On Apr 29, 2012, at 2:38 AM, Manu <turkeyman at gmail.com> wrote:

> On 28 April 2012 18:16, Peter Alexander <peter.alexander.au at gmail.com> wrote:
> On Saturday, 28 April 2012 at 09:14:51 UTC, SomeDude wrote:
> On Saturday, 28 April 2012 at 09:12:23 UTC, SomeDude wrote:
> 
> Real time guarantees on a GC is not something we are going to offer anytime soon anyway. While a minimal library, loosely based on the C standard library, with some more bells and whistles that could be borrowed from Phobos, this is a goal that is achievable in a foreseeable future. And both game developers and embedded programmers would be interested.
> 
> Note that Kenta Cho, who wrote fast games in D1, used this approach, and it worked very well for him.
> 
> I also write games in D.
> 
> My approach is this: use the GC all you want during loading or other non-interactive parts of the game and then just make sure that you don't use it during gameplay.
> 
> GC vs. manual memory allocation is a non-issue for real-time guarantees. The simple fact of the matter is that you should be using neither. I also don't use malloc/free during runtime because it has the same non-real-time problems as using the GC. A single malloc can stall for tens of milliseconds or more, and that's simply too much.
> 
> Just learn how to write code that doesn't allocate memory.
> 
> A bigger problem with GC for games is memory management i.e. controlling how much memory is currently allocated, and what systems are using what memory. Having deterministic memory usage is preferable for those cases because I know that as soon as I delete something that the memory is available for something else. I don't get that guarantee with a GC.
> 
> I think that basically sums it up.
> 
> I'm interested to know is whether using a new precise GC will guarantee ALL unreferenced stuff will be cleaned on any given sweep.

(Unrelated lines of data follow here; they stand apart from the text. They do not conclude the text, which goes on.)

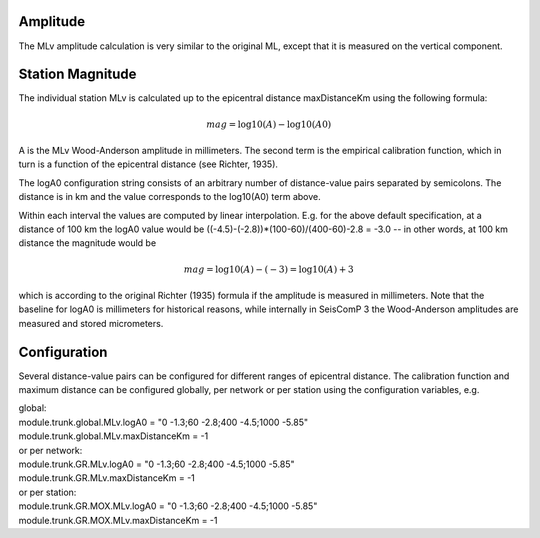 Amplitude
---------

The MLv amplitude calculation is very similar to the original ML, except that
it is measured on the vertical component.

Station Magnitude
-----------------

The individual station MLv is calculated up to the epicentral distance maxDistanceKm
using the following formula:

.. math::

   mag = \log10(A) - \log10(A0)

A is the MLv Wood-Anderson amplitude in millimeters. The second term
is the empirical calibration function, which in turn is a function
of the epicentral distance (see Richter, 1935).

The logA0 configuration string consists of an arbitrary number of
distance-value pairs separated by semicolons. The distance is in km
and the value corresponds to the log10(A0) term above.

Within each interval the values are computed by linear
interpolation. E.g. for the above default specification, at a
distance of 100 km the logA0 value would be
((-4.5)-(-2.8))*(100-60)/(400-60)-2.8 = -3.0 -- in other words, at 100 km
distance the magnitude would be

.. math::

   mag = \log10(A) - (-3) = \log10(A) + 3

which is according to the original Richter (1935) formula if the
amplitude is measured in millimeters. Note that the baseline for
logA0 is millimeters for historical reasons, while internally in
SeisComP 3 the Wood-Anderson amplitudes are measured and stored
micrometers.

Configuration
-------------

Several distance-value pairs can be configured for different ranges of
epicentral distance.
The calibration function and maximum distance can be configured globally,
per network or per station using the configuration variables, e.g.

| global:
| module.trunk.global.MLv.logA0 = "0 -1.3;60 -2.8;400 -4.5;1000 -5.85"
| module.trunk.global.MLv.maxDistanceKm = -1

| or per network:
| module.trunk.GR.MLv.logA0 = "0 -1.3;60 -2.8;400 -4.5;1000 -5.85"
| module.trunk.GR.MLv.maxDistanceKm = -1

| or per station:
| module.trunk.GR.MOX.MLv.logA0 = "0 -1.3;60 -2.8;400 -4.5;1000 -5.85"
| module.trunk.GR.MOX.MLv.maxDistanceKm = -1
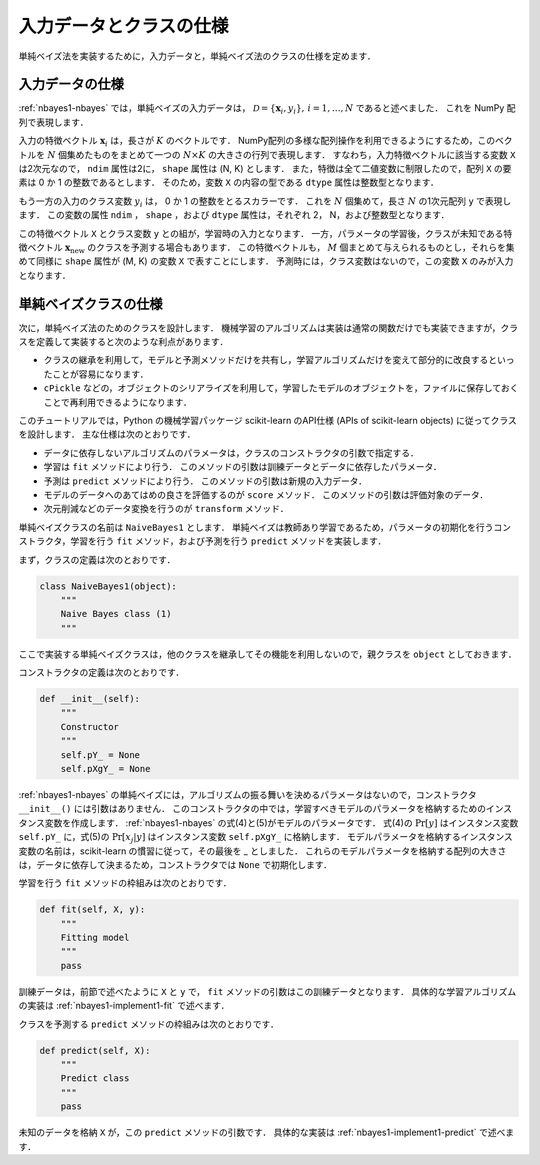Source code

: .. _nabyes1-spec:

入力データとクラスの仕様
========================

単純ベイズ法を実装するために，入力データと，単純ベイズ法のクラスの仕様を定めます．

.. _nabyes1-spec-input:

入力データの仕様
----------------

:ref:`nbayes1-nbayes` では，単純ベイズの入力データは， :math:`\mathcal{D}=\{\mathbf{x}_i, y_i\},\,i=1,\ldots,N` であると述べました．
これを NumPy 配列で表現します．

入力の特徴ベクトル :math:`\mathbf{x}_i` は，長さが :math:`K` のベクトルです．
NumPy配列の多様な配列操作を利用できるようにするため，このベクトルを :math:`N` 個集めたものをまとめて一つの :math:`N \times K` の大きさの行列で表現します．
すなわち，入力特徴ベクトルに該当する変数 ``X`` は2次元なので， ``ndim`` 属性は2に， ``shape`` 属性は (N, K) とします．
また，特徴は全て二値変数に制限したので，配列 ``X`` の要素は 0 か 1 の整数であるとします．
そのため，変数 ``X`` の内容の型である ``dtype`` 属性は整数型となります．

もう一方の入力のクラス変数 :math:`y_i` は， 0 か 1 の整数をとるスカラーです．
これを :math:`N` 個集めて，長さ :math:`N` の1次元配列 ``y`` で表現します．
この変数の属性 ``ndim`` ， ``shape`` ，および ``dtype`` 属性は，それぞれ 2， N，および整数型となります．

この特徴ベクトル ``X`` とクラス変数 ``y`` との組が，学習時の入力となります．
一方，パラメータの学習後，クラスが未知である特徴ベクトル :math:`\mathbf{x}_\mathrm{new}` のクラスを予測する場合もあります．
この特徴ベクトルも， :math:`M` 個まとめて与えられるものとし，それらを集めて同様に ``shape`` 属性が (M, K) の変数 ``X`` で表すことにします．
予測時には，クラス変数はないので，この変数 ``X`` のみが入力となります．

.. _nabyes1-spec-class:

単純ベイズクラスの仕様
----------------------

次に，単純ベイズ法のためのクラスを設計します．
機械学習のアルゴリズムは実装は通常の関数だけでも実装できますが，クラスを定義して実装すると次のような利点があります．

* クラスの継承を利用して，モデルと予測メソッドだけを共有し，学習アルゴリズムだけを変えて部分的に改良するといったことが容易になります．
* ``cPickle`` などの，オブジェクトのシリアライズを利用して，学習したモデルのオブジェクトを，ファイルに保存しておくことで再利用できるようになります．

.. index:: scikit-learn

このチュートリアルでは，Python の機械学習パッケージ scikit-learn のAPI仕様 (APIs of scikit-learn objects) に従ってクラスを設計します．
主な仕様は次のとおりです．

.. http://scikit-learn.org/0.10/developers/index.html#apis-of-scikit-learn-objects

* データに依存しないアルゴリズムのパラメータは，クラスのコンストラクタの引数で指定する．
* 学習は ``fit`` メソッドにより行う．
  このメソッドの引数は訓練データとデータに依存したパラメータ．
* 予測は ``predict`` メソッドにより行う．
  このメソッドの引数は新規の入力データ．
* モデルのデータへのあてはめの良さを評価するのが ``score`` メソッド．
  このメソッドの引数は評価対象のデータ．
* 次元削減などのデータ変換を行うのが ``transform`` メソッド．

単純ベイズクラスの名前は ``NaiveBayes1`` とします．
単純ベイズは教師あり学習であるため，パラメータの初期化を行うコンストラクタ，学習を行う ``fit`` メソッド，および予測を行う ``predict`` メソッドを実装します．

.. index::
   single: NaiveBayes1

まず，クラスの定義は次のとおりです．

.. code-block:: python

    class NaiveBayes1(object):
        """
        Naive Bayes class (1)
        """

ここで実装する単純ベイズクラスは，他のクラスを継承してその機能を利用しないので，親クラスを ``object`` としておきます．

コンストラクタの定義は次のとおりです．

.. code-block:: python

    def __init__(self):
        """
        Constructor
        """
        self.pY_ = None
        self.pXgY_ = None

:ref:`nbayes1-nbayes` の単純ベイズには，アルゴリズムの振る舞いを決めるパラメータはないので，コンストラクタ ``__init__()`` には引数はありません．
このコンストラクタの中では，学習すべきモデルのパラメータを格納するためのインスタンス変数を作成します．
:ref:`nbayes1-nbayes` の式(4)と(5)がモデルのパラメータです．
式(4)の :math:`\Pr[y]` はインスタンス変数 ``self.pY_`` に，式(5)の :math:`\Pr[x_j | y]` はインスタンス変数 ``self.pXgY_`` に格納します．
モデルパラメータを格納するインスタンス変数の名前は，scikit-learn の慣習に従って，その最後を _ としました．
これらのモデルパラメータを格納する配列の大きさは，データに依存して決まるため，コンストラクタでは ``None`` で初期化します．

学習を行う ``fit`` メソッドの枠組みは次のとおりです．

.. code-block:: python

    def fit(self, X, y):
        """
        Fitting model
        """
        pass

訓練データは，前節で述べたように ``X`` と ``y`` で， ``fit`` メソッドの引数はこの訓練データとなります．
具体的な学習アルゴリズムの実装は :ref:`nbayes1-implement1-fit` で述べます．

クラスを予測する ``predict`` メソッドの枠組みは次のとおりです．

.. code-block:: python

    def predict(self, X):
        """
        Predict class
        """
        pass

未知のデータを格納 ``X`` が，この ``predict`` メソッドの引数です．
具体的な実装は :ref:`nbayes1-implement1-predict` で述べます．
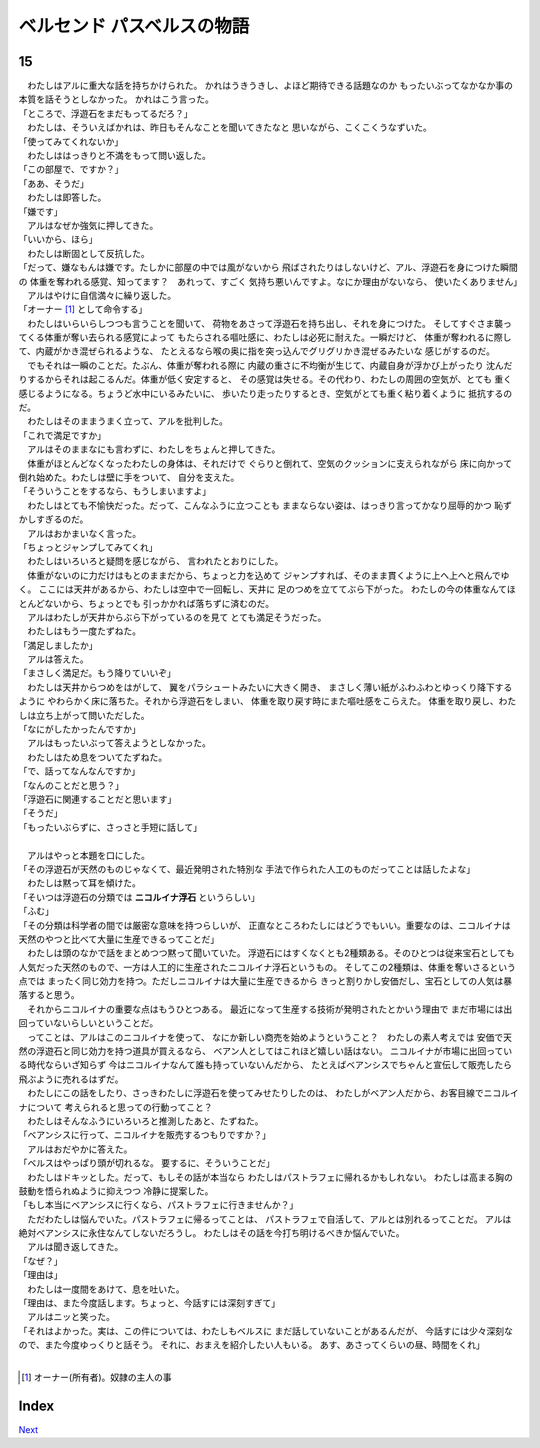 ベルセンド パスベルスの物語
================================================================================

15
--------------------------------------------------------------------------------



| 　わたしはアルに重大な話を持ちかけられた。
  かれはうきうきし、よほど期待できる話題なのか
  もったいぶってなかなか事の本質を話そうとしなかった。
  かれはこう言った。
| 「ところで、浮遊石をまだもってるだろ？」
| 　わたしは、そういえばかれは、昨日もそんなことを聞いてきたなと
  思いながら、こくこくうなずいた。
| 「使ってみてくれないか」
| 　わたしははっきりと不満をもって問い返した。
| 「この部屋で、ですか？」
| 「ああ、そうだ」
| 　わたしは即答した。
| 「嫌です」
| 　アルはなぜか強気に押してきた。
| 「いいから、ほら」
| 　わたしは断固として反抗した。
| 「だって、嫌なもんは嫌です。たしかに部屋の中では風がないから
  飛ばされたりはしないけど、アル、浮遊石を身につけた瞬間の
  体重を奪われる感覚、知ってます？　あれって、すごく
  気持ち悪いんですよ。なにか理由がないなら、
  使いたくありません」
| 　アルはやけに自信満々に繰り返した。
| 「オーナー [#a]_ として命令する」
| 　わたしはいらいらしつつも言うことを聞いて、
  荷物をあさって浮遊石を持ち出し、それを身につけた。
  そしてすぐさま襲ってくる体重が奪い去られる感覚によって
  もたらされる嘔吐感に、わたしは必死に耐えた。一瞬だけど、
  体重が奪われるに際して、内蔵がかき混ぜられるような、
  たとえるなら喉の奥に指を突っ込んでグリグリかき混ぜるみたいな
  感じがするのだ。
| 　でもそれは一瞬のことだ。たぶん、体重が奪われる際に
  内蔵の重さに不均衡が生じて、内蔵自身が浮かび上がったり
  沈んだりするからそれは起こるんだ。体重が低く安定すると、
  その感覚は失せる。その代わり、わたしの周囲の空気が、とても
  重く感じるようになる。ちょうど水中にいるみたいに、
  歩いたり走ったりするとき、空気がとても重く粘り着くように
  抵抗するのだ。
| 　わたしはそのままうまく立って、アルを批判した。
| 「これで満足ですか」
| 　アルはそのままなにも言わずに、わたしをちょんと押してきた。
| 　体重がほとんどなくなったわたしの身体は、それだけで
  ぐらりと倒れて、空気のクッションに支えられながら
  床に向かって倒れ始めた。わたしは壁に手をついて、
  自分を支えた。
| 「そういうことをするなら、もうしまいますよ」
| 　わたしはとても不愉快だった。だって、こんなふうに立つことも
  ままならない姿は、はっきり言ってかなり屈辱的かつ
  恥ずかしすぎるのだ。
| 　アルはおかまいなく言った。
| 「ちょっとジャンプしてみてくれ」
| 　わたしはいろいろと疑問を感じながら、
  言われたとおりにした。
| 　体重がないのに力だけはもとのままだから、ちょっと力を込めて
  ジャンプすれば、そのまま貫くように上へ上へと飛んでゆく。
  ここには天井があるから、わたしは空中で一回転し、天井に
  足のつめを立ててぶら下がった。
  わたしの今の体重なんてほとんどないから、ちょっとでも
  引っかかれば落ちずに済むのだ。
| 　アルはわたしが天井からぶら下がっているのを見て
  とても満足そうだった。
| 　わたしはもう一度たずねた。
| 「満足しましたか」
| 　アルは答えた。
| 「まさしく満足だ。もう降りていいぞ」
| 　わたしは天井からつめをはがして、
  翼をパラシュートみたいに大きく開き、
  まさしく薄い紙がふわふわとゆっくり降下するように
  やわらかく床に落ちた。それから浮遊石をしまい、
  体重を取り戻す時にまた嘔吐感をこらえた。
  体重を取り戻し、わたしは立ち上がって問いただした。
| 「なにがしたかったんですか」
| 　アルはもったいぶって答えようとしなかった。
| 　わたしはため息をついてたずねた。
| 「で、話ってなんなんですか」
| 「なんのことだと思う？」
| 「浮遊石に関連することだと思います」
| 「そうだ」
| 「もったいぶらずに、さっさと手短に話して」
| 


| 　アルはやっと本題を口にした。
| 「その浮遊石が天然のものじゃなくて、最近発明された特別な
  手法で作られた人工のものだってことは話したよな」
| 　わたしは黙って耳を傾けた。
| 「そいつは浮遊石の分類では **ニコルイナ浮石** というらしい」
| 「ふむ」
| 「その分類は科学者の間では厳密な意味を持つらしいが、
  正直なところわたしにはどうでもいい。重要なのは、ニコルイナは
  天然のやつと比べて大量に生産できるってことだ」
| 　わたしは頭のなかで話をまとめつつ黙って聞いていた。
  浮遊石にはすくなくとも2種類ある。そのひとつは従来宝石としても
  人気だった天然のもので、一方は人工的に生産されたニコルイナ浮石というもの。
  そしてこの2種類は、体重を奪いさるという点では
  まったく同じ効力を持つ。ただしニコルイナは大量に生産できるから
  きっと割りかし安価だし、宝石としての人気は暴落すると思う。
| 　それからニコルイナの重要な点はもうひとつある。
  最近になって生産する技術が発明されたとかいう理由で
  まだ市場には出回っていないらしいということだ。
| 　ってことは、アルはこのニコルイナを使って、
  なにか新しい商売を始めようということ？　わたしの素人考えでは
  安価で天然の浮遊石と同じ効力を持つ道具が買えるなら、
  ベアン人としてはこれほど嬉しい話はない。
  ニコルイナが市場に出回っている時代ならいざ知らず
  今はニコルイナなんて誰も持っていないんだから、
  たとえばベアンシスでちゃんと宣伝して販売したら
  飛ぶように売れるはずだ。
| 　わたしにこの話をしたり、さっきわたしに浮遊石を使ってみせたりしたのは、
  わたしがベアン人だから、お客目線でニコルイナについて
  考えられると思っての行動ってこと？
| 　わたしはそんなふうにいろいろと推測したあと、たずねた。
| 「ベアンシスに行って、ニコルイナを販売するつもりですか？」
| 　アルはおだやかに答えた。
| 「ベルスはやっぱり頭が切れるな。
  要するに、そういうことだ」
| 　わたしはドキッとした。だって、もしその話が本当なら
  わたしはパストラフェに帰れるかもしれない。
  わたしは高まる胸の鼓動を悟られぬように抑えつつ
  冷静に提案した。
| 「もし本当にベアンシスに行くなら、パストラフェに行きませんか？」
| 　ただわたしは悩んでいた。パストラフェに帰るってことは、
  パストラフェで自活して、アルとは別れるってことだ。
  アルは絶対ベアンシスに永住なんてしないだろうし。
  わたしはその話を今打ち明けるべきか悩んでいた。
| 　アルは聞き返してきた。
| 「なぜ？」
| 「理由は」
| 　わたしは一度間をあけて、息を吐いた。
| 「理由は、また今度話します。ちょっと、今話すには深刻すぎて」
| 　アルはニッと笑った。
| 「それはよかった。実は、この件については、わたしもベルスに
  まだ話していないことがあるんだが、
  今話すには少々深刻なので、また今度ゆっくりと話そう。
  それに、おまえを紹介したい人もいる。
  あす、あさってくらいの昼、時間をくれ」
| 

.. [#a] オーナー(所有者)。奴隷の主人の事


Index
--------------------------------------------------------------------------------


`Next <https://github.com/pasberth/Bellsend/blob/novel/chapter-01/act-01/2013-01-20.rst>`_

> I can imagine a model in games where I could:
>  1 Use the GC to allocate as much as I like during initialisation
>  2 During runtime you never allocate anyway, so disable the GC (this is when it is important to know about hidden allocations)
>  3 During some clean-up, first run the logic to de-reference all things that are no longer required
>  4 Finally, force a precise GC scan, which should guarantee that all no-longer referenced memory would be cleaned up at that time.
> 
> This would actually be a very convenient working model for games. But it only works if I know everything that was released will definitely be cleaned, otherwise I may not be ale to allocate the next level (games often allocate all memory a machine has within 100k or so).

For a use pattern like this, one thing that may work is to add a GC proxy immediately before loading a level. To unload the level, terminate that GC.